The train manufacturer Pesa, controlled by the Polish State, has hired the French bank Société Générale to launch a Public Acquisition Offer (OPA) of shares in Talgo, despite the fact that this operation would once again be opposed by the Government, which already vetoed a similar offer from Hungary, according to Europa Press.
Sources close to the Government insist that the offer from the Basque company Sidenor provides the best solution for Talgo, since it meets the two requirements raised: it is an industrialist capable of increasing its capacity to carry out all the orders it has and maintains the taking of decisions in Spain.

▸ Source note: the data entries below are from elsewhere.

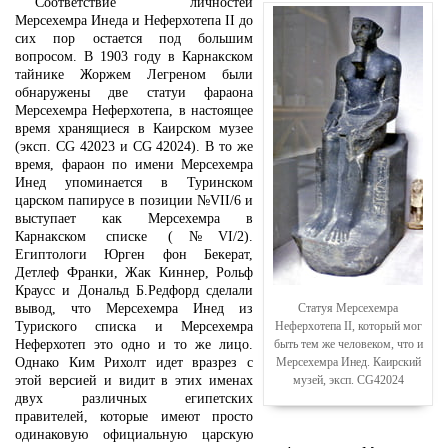
Соответствие личностей
Мерсехемра Инеда и Неферхотепа II до
сих пор остается под большим
вопросом. В 1903 году в Карнакском
тайнике Жоржем Легреном были
обнаружены две статуи фараона
Мерсехемра Неферхотепа, в настоящее
время хранящиеся в Каирском музее
(эксп. CG 42023 и CG 42024). В то же
время, фараон по имени Мерсехемра
Инед упоминается в Туринском
царском папирусе в позиции №VII/6 и
выступает как Мерсехемра в
Карнакском списке (№VI/2).
Египтологи Юрген фон Бекерат,
Детлеф Франки, Жак Киннер, Рольф
Краусс и Дональд Б.Редфорд сделали
Статуя Мерсехемра
вывод, что Мерсехемра Инед из
Неферхотепа II, который мог
Туриского списка и Мерсехемра
быть тем же человеком, что и
Неферхотеп это одно и то же лицо.
Мерсехемра Инед. Каирский
Однако Ким Рихолт идет вразрез с
музей, эксп. CG42024
этой версией и видит в этих именах
двух различных египетских
правителей, которые имеют просто
одинаковую официальную царскую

According to the information provided by ‘El Confidencial’, Société Générale would have offered to contribute to the Polish state fund PFR, which controls Pesa, the financing necessary to launch the takeover bid and also refinance Talgo’s own debt.
However, the operation would have to pass the approval of the Government, which fears that a company as strategic for the country as Talgo will end up in foreign hands that will make key decisions for a priority sector such as citizen mobility, according to what they point out. sources, who call this potential situation “dangerous” for the country.
The Government, which wants to find a solution before the end of January, has only opened the door for foreign companies to enter Talgo on a minority basis, in such a way as to prevent decision-making from leaving Spain.
In fact, the Polish press alludes to the advantages for Poland that this purchase or merger would have for its country, among them accelerating the development of high speed trains (Pesa does not manufacture high speed trains and Talgo does) or facilitating the crossing of trains by the border with Ukraine, something that allows Talgo technology to change the track gauge.
However, the priority of the Spanish Government is to ensure the continuity of a historic company for the country, and it is trying to find a way that this does not impede the legitimate right of its main shareholder, the English fund Trilantic, to obtain the greatest possible benefit from their actions.
In this sense, Sidenor’s offer reaches 4 euros per share, higher than the 3.6 euros at which it is currently listed, but much lower than the 5 euros offered by the Hungarians, which is complicating the negotiations.